- Given text:
-- Begin --
Best Practices Guide

This guide provides recommendations and patterns for using Moltres effectively in production.

Code Organization

1. Connection Management

Best Practice: Create database connections at the application level and reuse them.

# Good: Single connection per application
db = connect("postgresql://user:pass@host/dbname")

# Use the same connection throughout
def get_users():
    return db.table("users").select().collect()

def get_orders():
    return db.table("orders").select().collect()

Avoid: Creating new connections for each query

# Bad: New connection for each query
def get_users():
    db = connect("postgresql://user:pass@host/dbname")  # Don't do this
    return db.table("users").select().collect()

2. Query Composition

Best Practice: Compose queries step by step for readability

# Good: Clear, readable query composition
df = (
    db.table("orders")
    .select("id", "customer_id", "amount", "status")
    .where(col("status") == "active")
    .where(col("amount") > 100)
    .order_by(col("amount").desc())
    .limit(100)
)

Avoid: Overly complex one-liners

# Less readable: Everything in one line
df = db.table("orders").select("id", "customer_id", "amount", "status").where(col("status") == "active").where(col("amount") > 100).order_by(col("amount").desc()).limit(100)

3. Column References

Best Practice: Use col() consistently for column references

from moltres import col

# Good: Explicit column references
df = (
    db.table("users")
    .select(col("id"), col("name"), col("email"))
    .where(col("active") == True)
)

Avoid: Mixing string and column references inconsistently

# Less clear: Mixed usage
df = (
    db.table("users")
    .select("id", "name", col("email"))  # Inconsistent
    .where(col("active") == True)
)

Error Handling

1. Handle Database Errors

Best Practice: Catch and handle specific exceptions

from moltres.utils.exceptions import (
    ExecutionError,
    CompilationError,
    DatabaseConnectionError,
    QueryTimeoutError,
)

try:
    results = df.collect()
except QueryTimeoutError as e:
    print(f"Query timed out: {e}")
    # Handle timeout
except ExecutionError as e:
    print(f"Query failed: {e}")
    print(f"Suggestion: {e.suggestion}")
    # Handle execution error
except DatabaseConnectionError as e:
    print(f"Connection failed: {e}")
    # Handle connection error

2. Validate Inputs

Best Practice: Validate inputs before building queries

def get_user_orders(user_id: int, limit: int = 100):
    if not isinstance(user_id, int) or user_id < 0:
        raise ValueError("user_id must be a positive integer")
    if limit < 0 or limit > 1000:
        raise ValueError("limit must be between 0 and 1000")
    
    return (
        db.table("orders")
        .select()
        .where(col("user_id") == user_id)
        .limit(limit)
        .collect()
    )

Security

1. SQL Injection Prevention

Best Practice: Use column expressions, not string concatenation

# Good: Safe - uses parameterized queries
user_id = 123
df = db.table("users").select().where(col("id") == user_id)

# Bad: Vulnerable to SQL injection
user_id = "123; DROP TABLE users;"
-- End --
- Given request A:
In one to three sentences, explain why the Moltres guide says to build filters with column expressions instead of joining strings together.
- Given request B:
Sum up the Moltres guide in two sentences.
- Given request C:
List every exception class that the Moltres guide imports from moltres.utils.exceptions.
The rows come from a separate source, not from the Moltres guide.

- Data entries:
-- Begin --
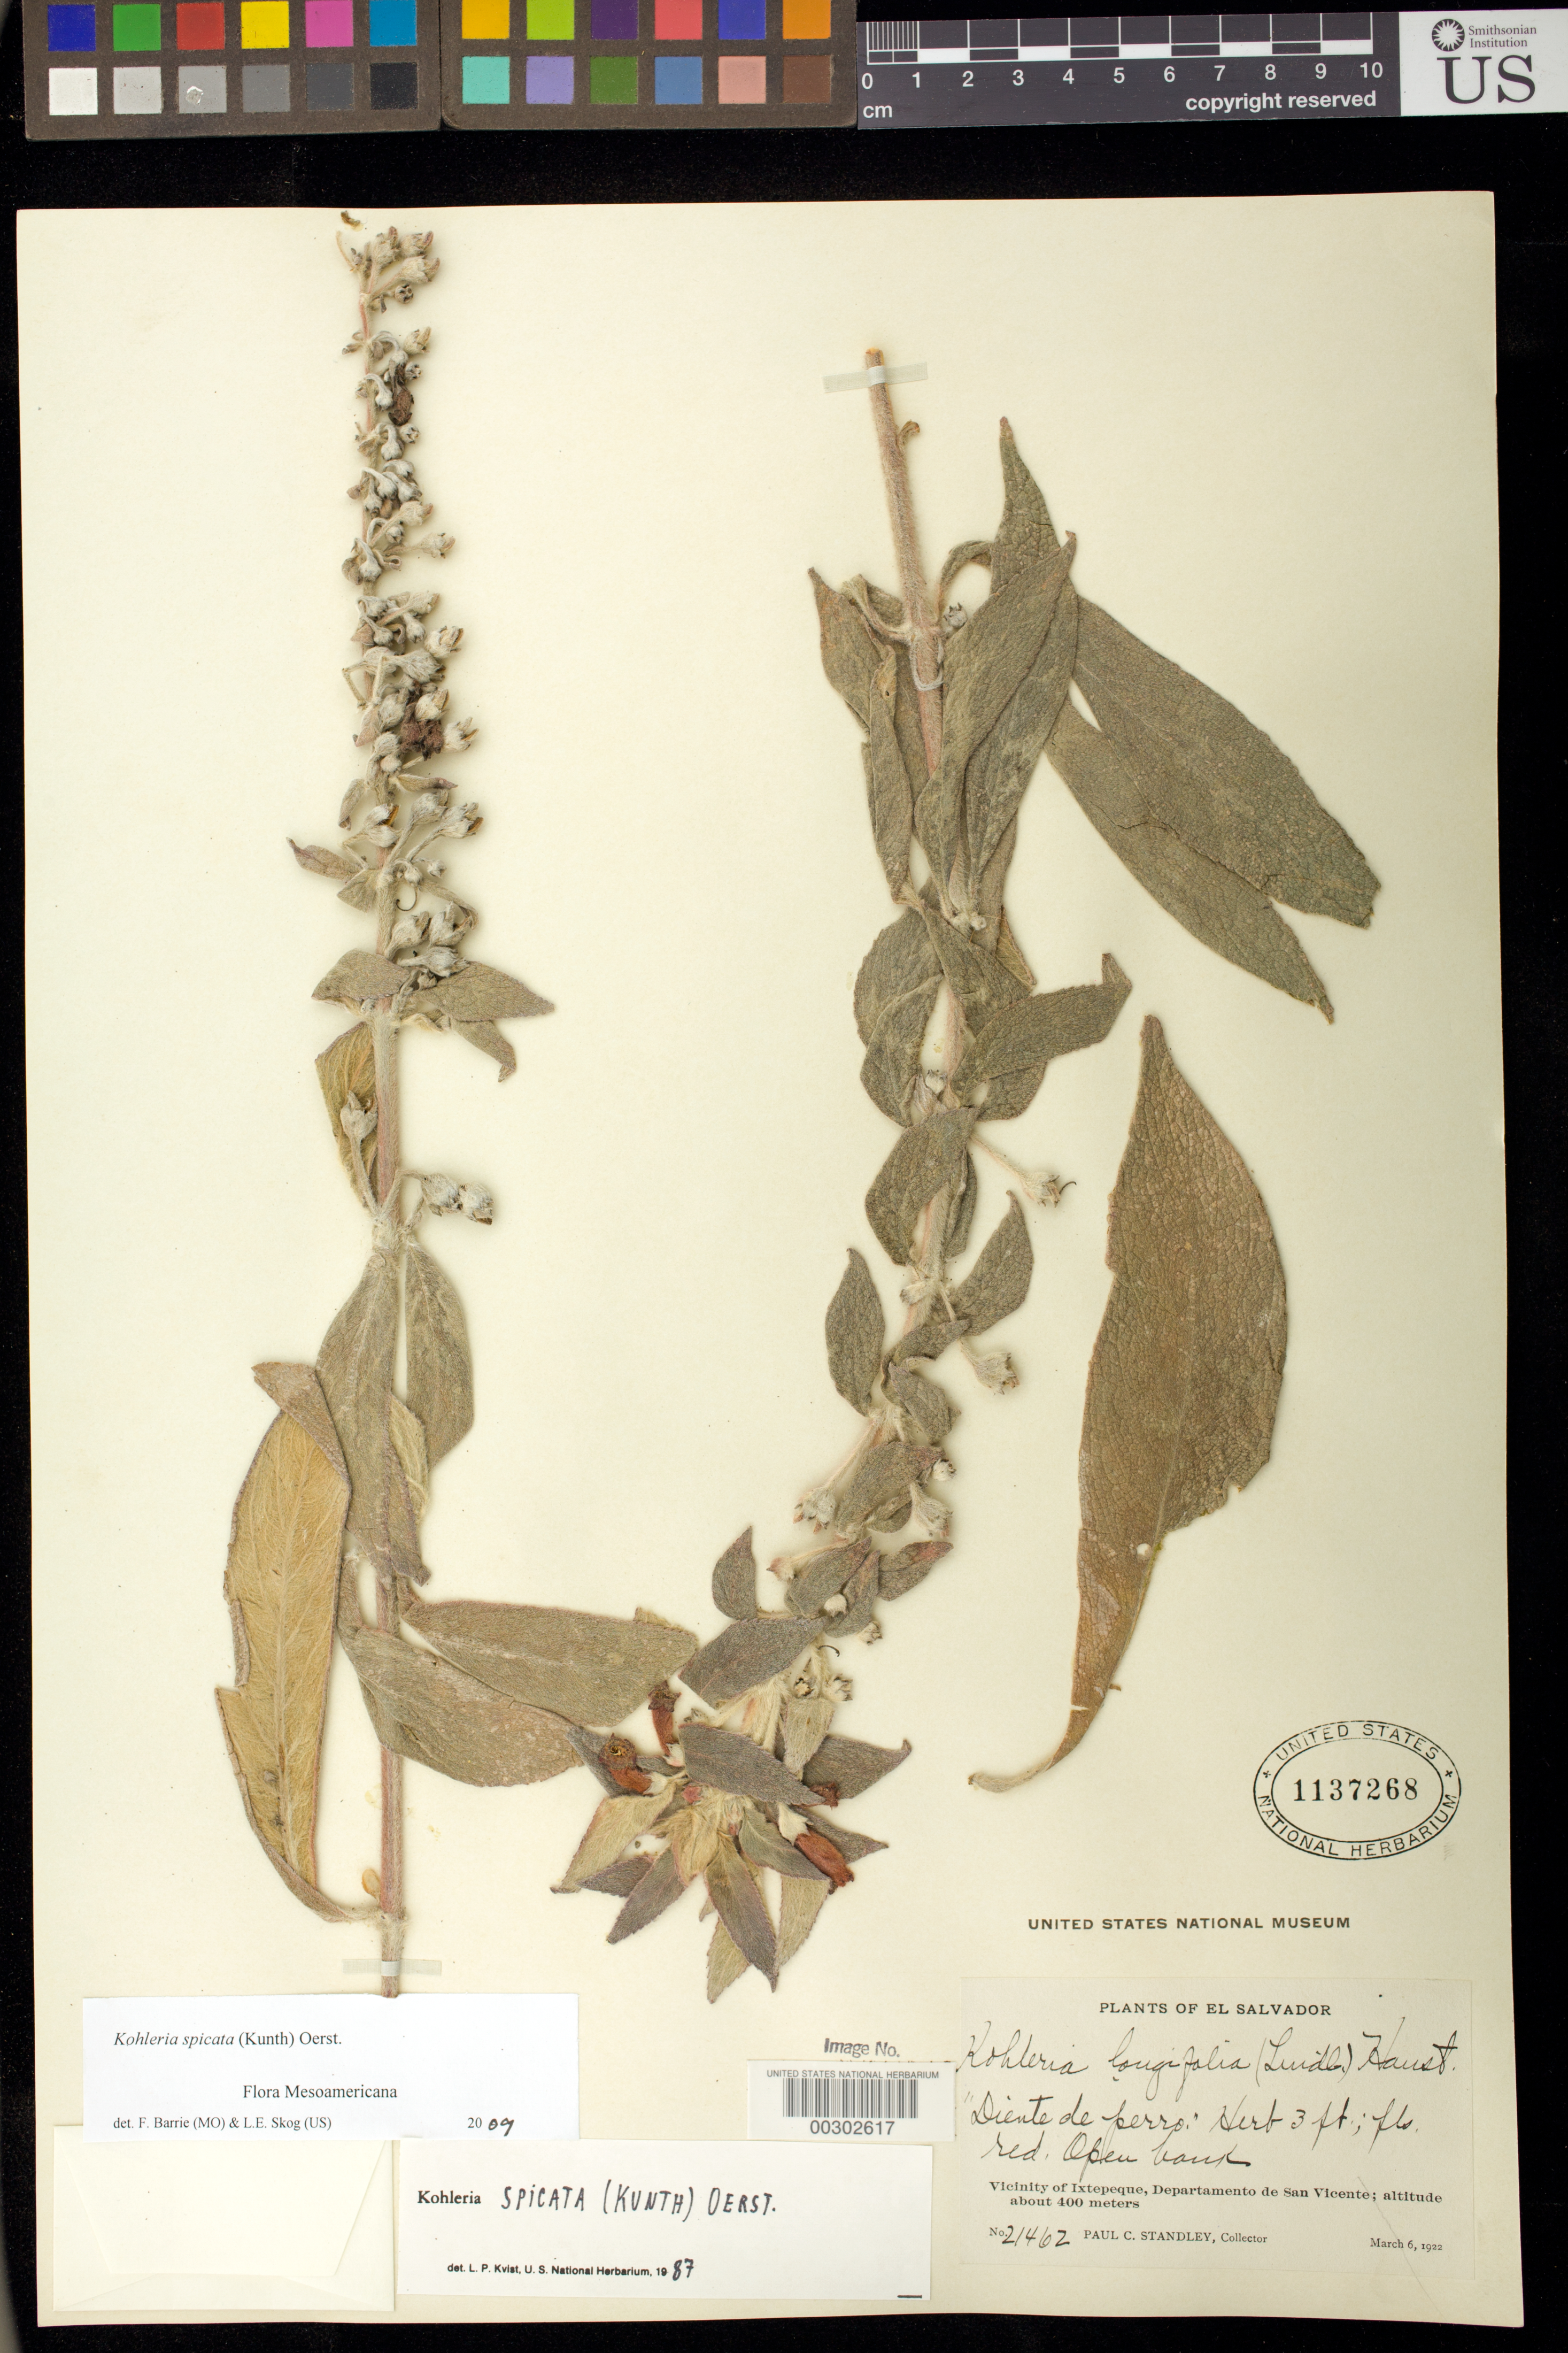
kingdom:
-- End --
-- Begin --
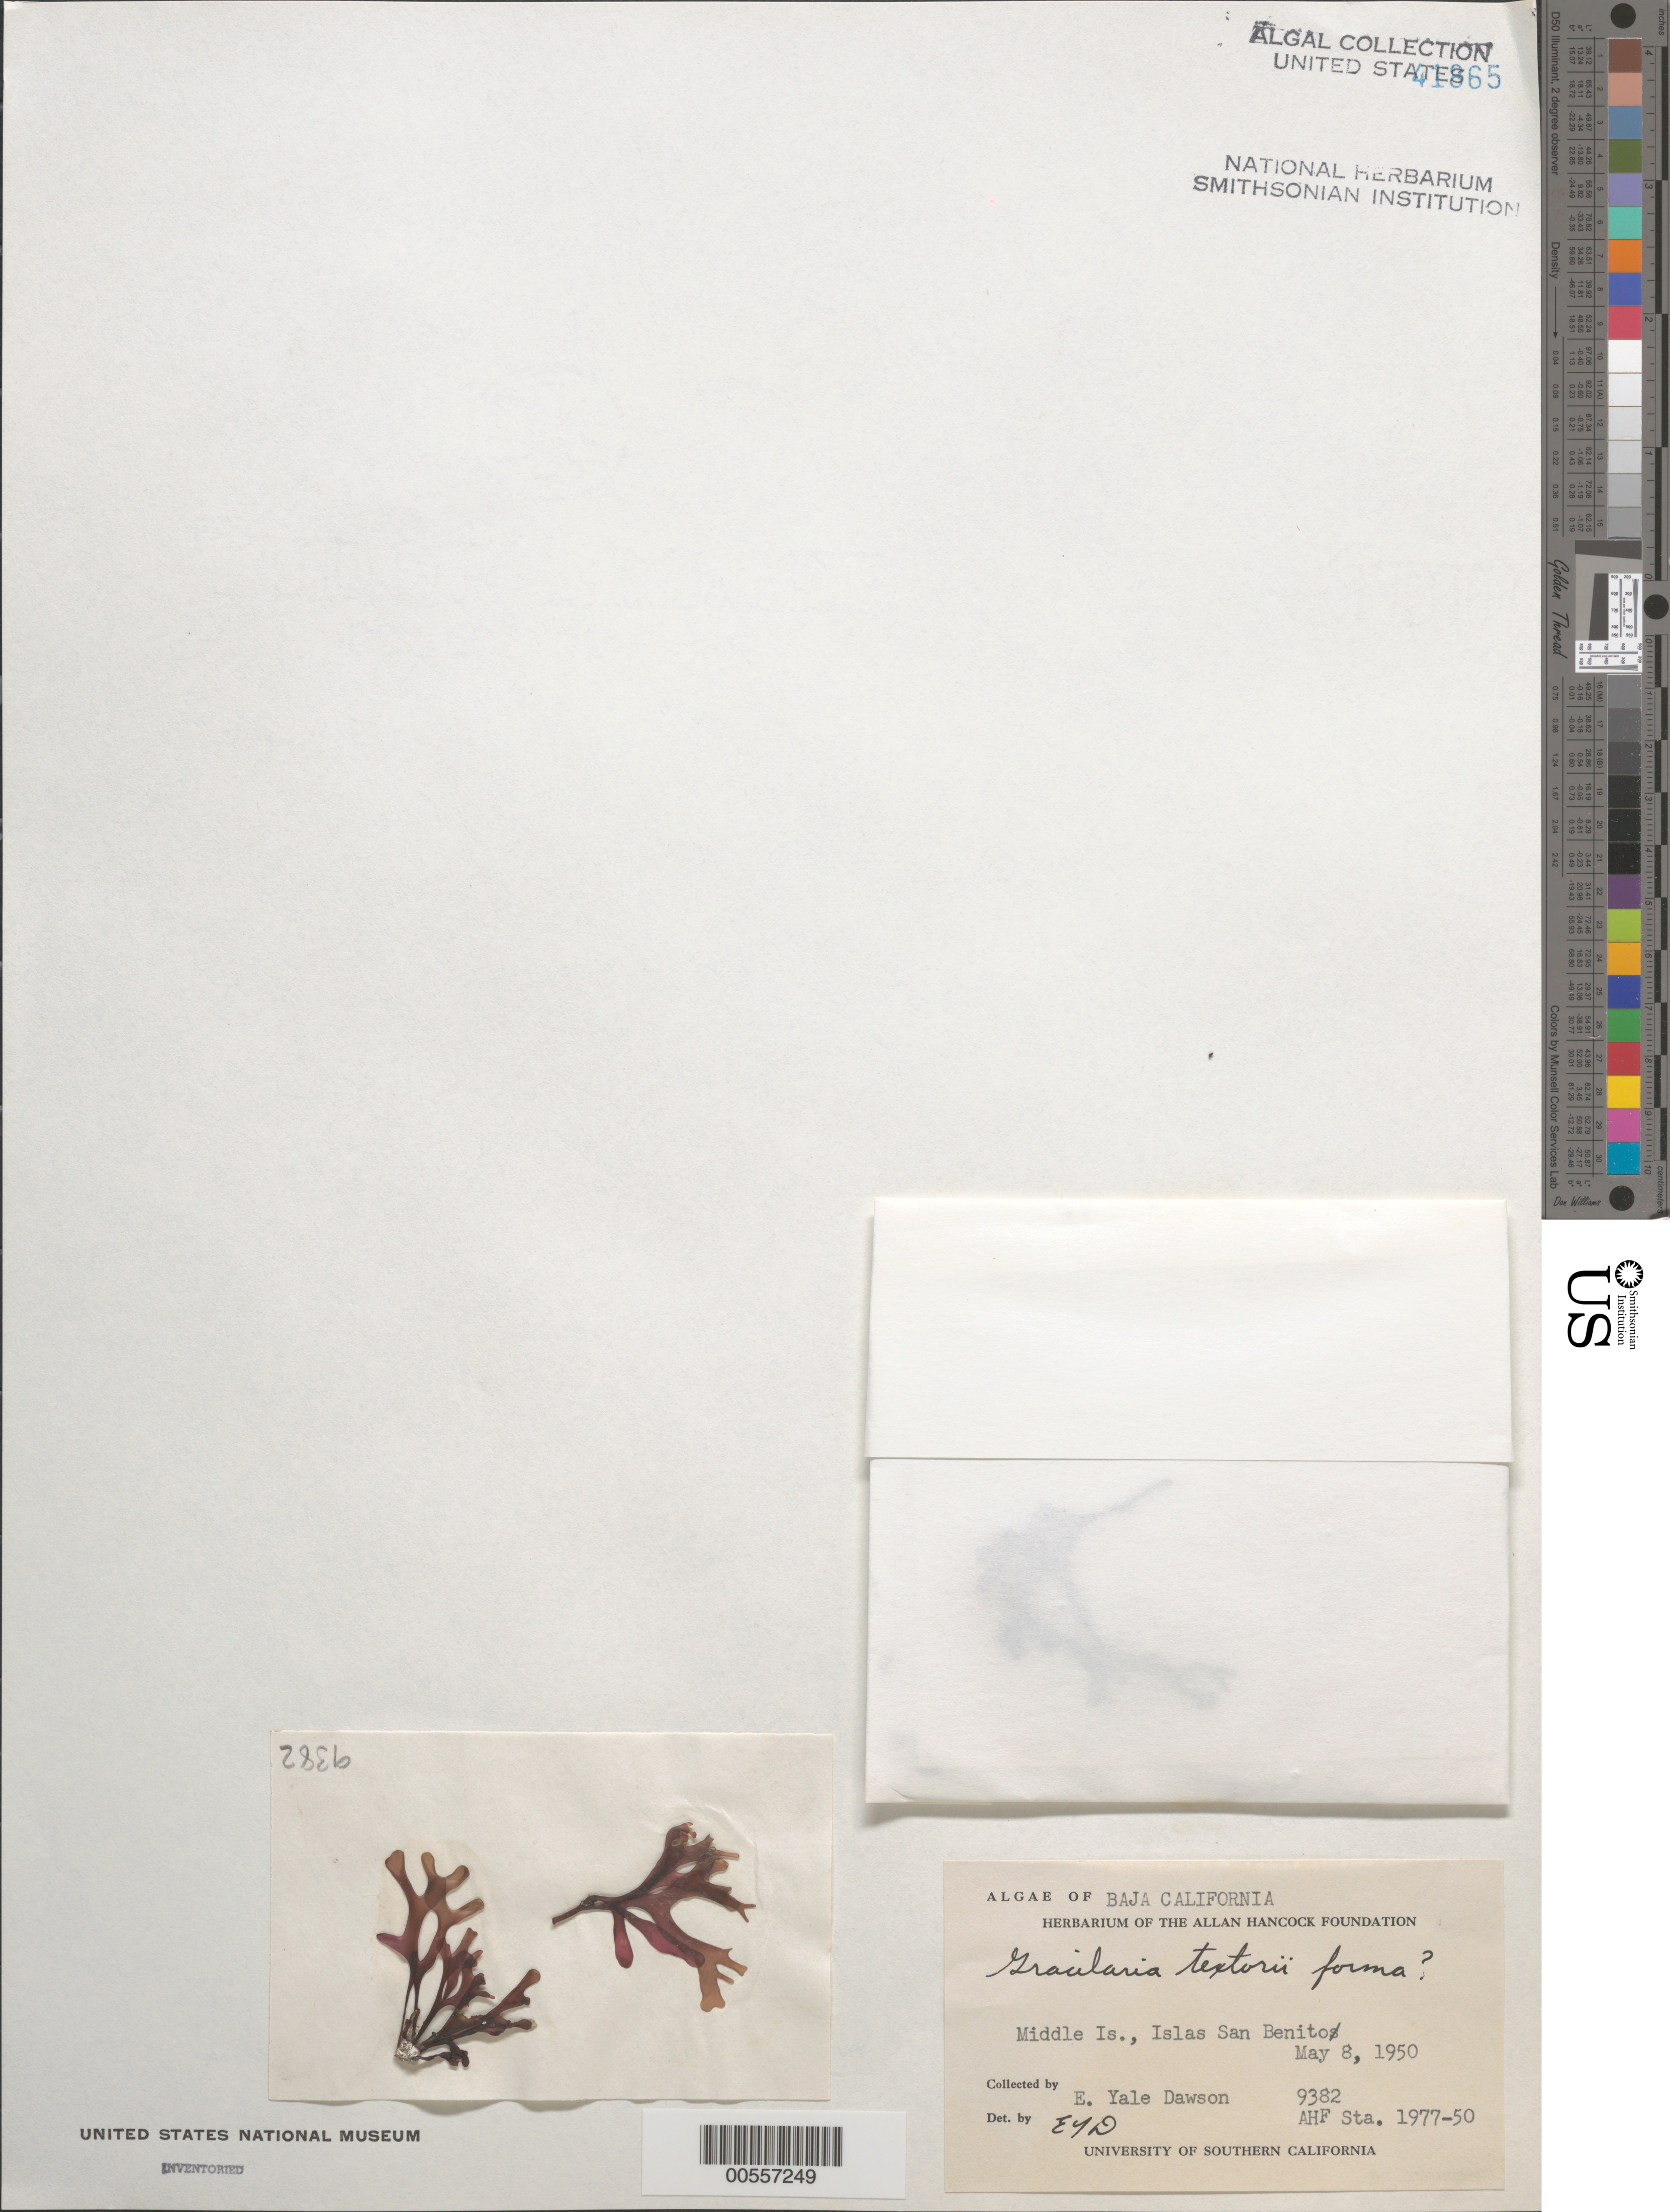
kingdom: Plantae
-- End --
- Result A:
The guide says column expressions are safe because they use parameterized queries. Building a query by joining strings leaves it open to SQL injection, as the guide shows with the value "123; DROP TABLE users;".

- Result B:
The guide gives recommendations for using Moltres well in production: reuse one connection across the application, build queries step by step for readability, and use col() consistently for column references. It also advises catching specific exceptions, checking inputs before building queries, and using column expressions instead of string concatenation to prevent SQL injection.

- Result C:
- ExecutionError
- CompilationError
- DatabaseConnectionError
- QueryTimeoutError